Sect schools reap federal grants

The Age, Australia/December 28, 2006
By Michael Bachelard

Exclusive Brethren schools are receiving tens of thousands of dollars in Federal Government building grants despite having among the richest and most generous parents in the country.

Former principals, teachers and students of the Brethren schools say the sect is able to raise millions of dollars a year from parents at fund-raising concerts and auctions, called "fun days". The Age has been told the most recent fun day in Sydney took a massive $1.3 million from Brethren members, many of whom run highly successful small and medium-sized businesses. Sums of $500,000 or more are commonplace.

But the Brethren's growing number of schools are putting out their hands for government grants under programs including the low-scrutiny federal program Investing in Our Schools.

Fun days might be held at Brethren schools three or four times a year. "At one of the first fund-raisers, in Sydney, (sect leader Bruce D. Hales) and his brother Stephen bid against each other for a pumpkin (apparently left over from the kids' Cinderella play). BDH got it for $100,000," former Brethren member "Janie," said. "It makes a huge amount of money. Even in a little country town they could get $80,000 on a Saturday, and they probably do it three to four times a year."

The Brethren sect owns and runs secondary schools in all six states, with 38 campuses educating 1441 students in 2005. Some country campuses have as few as 15 students.

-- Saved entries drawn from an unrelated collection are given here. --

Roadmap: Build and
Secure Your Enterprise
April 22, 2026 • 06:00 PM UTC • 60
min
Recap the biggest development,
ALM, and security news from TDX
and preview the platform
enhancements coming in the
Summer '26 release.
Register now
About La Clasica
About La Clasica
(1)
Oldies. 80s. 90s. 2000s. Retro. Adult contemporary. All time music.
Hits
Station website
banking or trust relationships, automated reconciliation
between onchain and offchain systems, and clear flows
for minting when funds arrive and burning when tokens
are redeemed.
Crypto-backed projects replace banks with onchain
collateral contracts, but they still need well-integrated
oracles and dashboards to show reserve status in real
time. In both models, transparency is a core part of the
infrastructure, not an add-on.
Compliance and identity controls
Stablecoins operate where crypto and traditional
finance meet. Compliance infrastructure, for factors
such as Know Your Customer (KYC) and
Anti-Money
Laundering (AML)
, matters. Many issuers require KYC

Their purpose is to educate Brethren children with minimal "contamination" from other, "worldly" Australians. The sect has recently started building primary schools to help complete their separation.

The schools receive more than $6.6 million in Federal Government recurrent funding under the SES (socio-economic status) model, on a generous scale of up to $5471 per student per year because the campuses tend to be based in poorer suburbs and towns. Government records show Brethren schools have received $313,000 in Federal Government capital grants in the past two years under the Investing in Our Schools Program, as well as a $219,000 capital grant in 2004.

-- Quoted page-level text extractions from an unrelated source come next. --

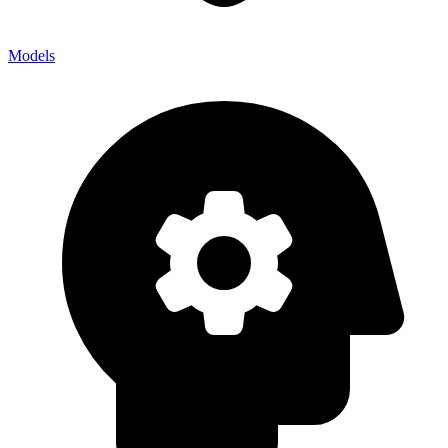
Models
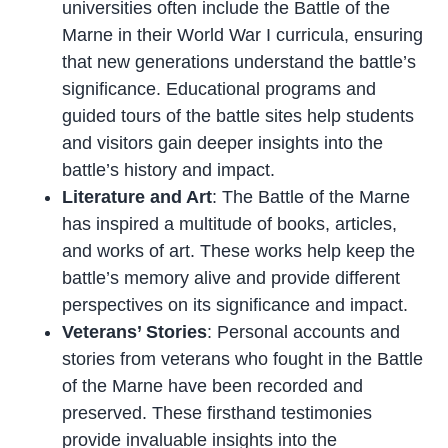
universities often include the Battle of the
Marne in their World War I curricula, ensuring
that new generations understand the battle’s
significance. Educational programs and
guided tours of the battle sites help students
and visitors gain deeper insights into the
battle’s history and impact.
Literature and Art
: The Battle of the Marne
has inspired a multitude of books, articles,
and works of art. These works help keep the
battle’s memory alive and provide different
perspectives on its significance and impact.
Veterans’ Stories
: Personal accounts and
stories from veterans who fought in the Battle
of the Marne have been recorded and
preserved. These firsthand testimonies
provide invaluable insights into the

Meadowbank school, in Prime Minister John Howard's electorate of Bennelong, was given $70,000 this year for the "upgrade of furniture and resources for classroom", as well as "design and technology equipment", library resources and playground equipment. The school has 70 students. Grants were approved this year for a campus of the Tasmanian school ($30,000 for 42 students to upgrade a manual arts area) and a South Australian campus ($63,600 for 37 students for a science area and canteen). The Age has learned that Victorian school Glenvale has also applied for a $70,000 grant.

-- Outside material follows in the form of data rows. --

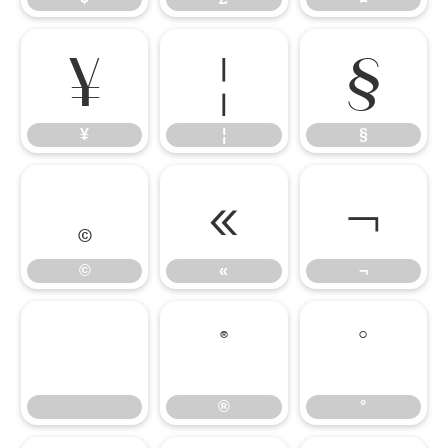
¥
¦
§
¥
¦
§
©
«
¬
©
«
¬
®
°
®
°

Under Federal Government guidelines, a school does not need to open its books for scrutiny if the grant application is for less than $75,000. All the Brethren applications fit under this threshold. "We don't look at the finances for the smaller grants: there is no financial assessment required," according to Ray Whitfield, chief of the NSW Block Grant Authority, which determines the grants.

Accounts of the Melbourne school vehicle, Glenvale Education Inc, and Sydney vehicle Meadowbank Education Inc, obtained by The Age, show that, in recent years, no fund-raising has been declared as income. A June statement to the Senate by three senior Brethren members said the schools "satisfy the same criteria as all funded non-government schools, including the provision of all documentation, compliance with all registration and accreditation procedures which require the acceptance of full audit assessment and financial accountability".

A former principal who helped set up Brethren schools in one state said their tiny numbers would not have been accredited by state officials under normal circumstances, but the Brethren had made the case that they were different campuses of one school.